While unusual in the public sector, transgender coverage is becoming increasingly common in the private sector. Two-thirds of Fortune 500 companies have transgender-inclusive healthcare, including New Jersey-based corporations like Johnson & Johnson, Prudential, Merck, and Chubb, according to advocacy organization the Human Rights Campaign.

Fulop announced the new policy outside of Jersey City Hall, flanked by two transgender women – longtime activist Barbra “Babs” Siperstein and Garden State Equality executive director Andrea Bowen. Fulop said the policy arose from a conversation with the activists about changes they would like to see.

Siperstein said: “This is a special day, and as a Jersey City native, it is great to be back in Jersey City.”

Siperstein said that covering the services shows respect for the fact that transgender people’s lives are similar to those of others.

“It’s all about respect -- and transgender people, we live the same lives,” she said. “I’m a parent and grandparent. Why can’t we have respect?”

Fulop cited statistics that two in 10 transgender people have been refused healthcare, and one in three face significant delays in getting medical attention.

“If there is a valid reason for keeping things this way, I don’t think any of us have heard it, so today we are going to change that,” Fulop said. “As a mayor, I am proud of this new policy, and as a human being, I am certainly standing a little taller today.”

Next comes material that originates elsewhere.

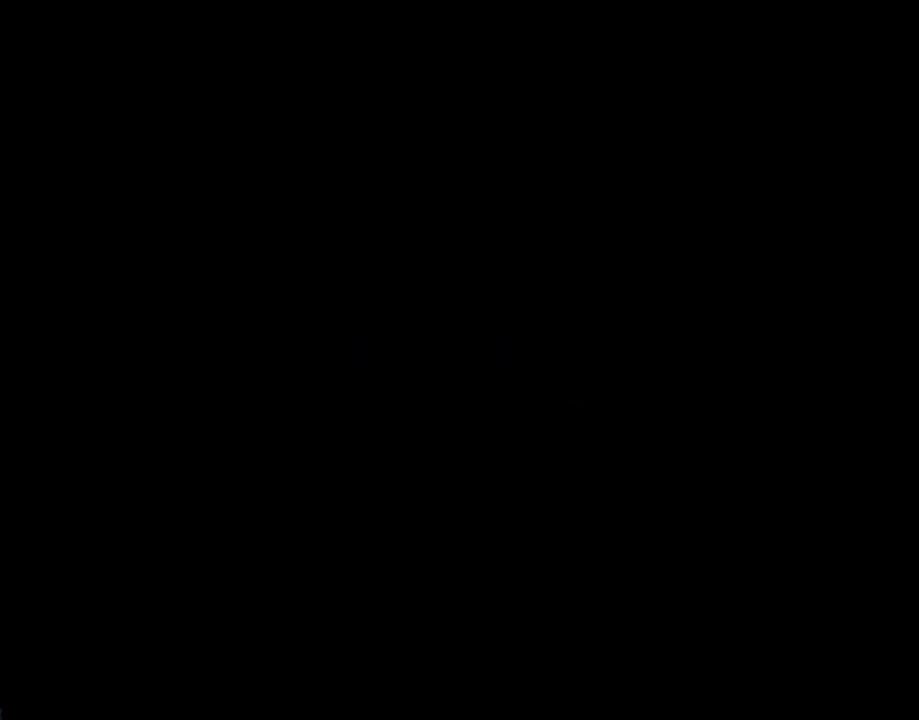
{"buttons": ["B", "Y"], "events": [[67, "A", "down"], [100, "A", "up"], [317, "Y", "down"], [500, "B", "down"]]}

He added, “the fight for transgender rights is not done. In many ways it is just beginning. There will be more new policies, more education, more change to come. And after all that there still will be holdouts, people for whom the mention of transgender issues will always be uncomfortable.”

“Today, however, at least we are declaring for government in Jersey City, and hopefully the message goes far beyond this, we stand on this issue very tall. Government doesn’t exist to make us comfortable, it exists to let us be us.”

Bowen said that while the state is a national leader in protections for lesbian, gay, bisexual, and transgender people, “we’re shockingly lacking in provision of healthcare for trans people.”

She said that before her transition, “I had sort-of an existential cloud over my head. I knew I was a woman but I was living as a guy, and I sort-of felt myself slowly crumbling.”

“It was when I was able to get this kind of healthcare, this transition-related care, being able to go on hormones, being able to make my body look as I wanted it to look, I began to feel like the happier, fullest version of me,” Bowen said.

Bowen noted studies that indicate transgender people have better mental-health outcomes, including lower rates of suicide.

She condemned a state policy that excluded gender reassignment from individual health plans, including both those sold in the federally operated marketplace created through the Affordable Care Act, and those sold outside of the marketplace. This policy would be reversed for the ACA plans if a federal draft policy barring categorical denials of transition services is adopted.

“It’s wildly unfair,” Bowen said. “It will probably be illegal before too long.”

Bowen said her own New Jersey-based health insurance policy excluded transition-related care. But her doctor submitted the claim for her hormone medication under a code for other healthcare services.

“Not all doctors know how to do this, or know that that’s what should be done,” she said.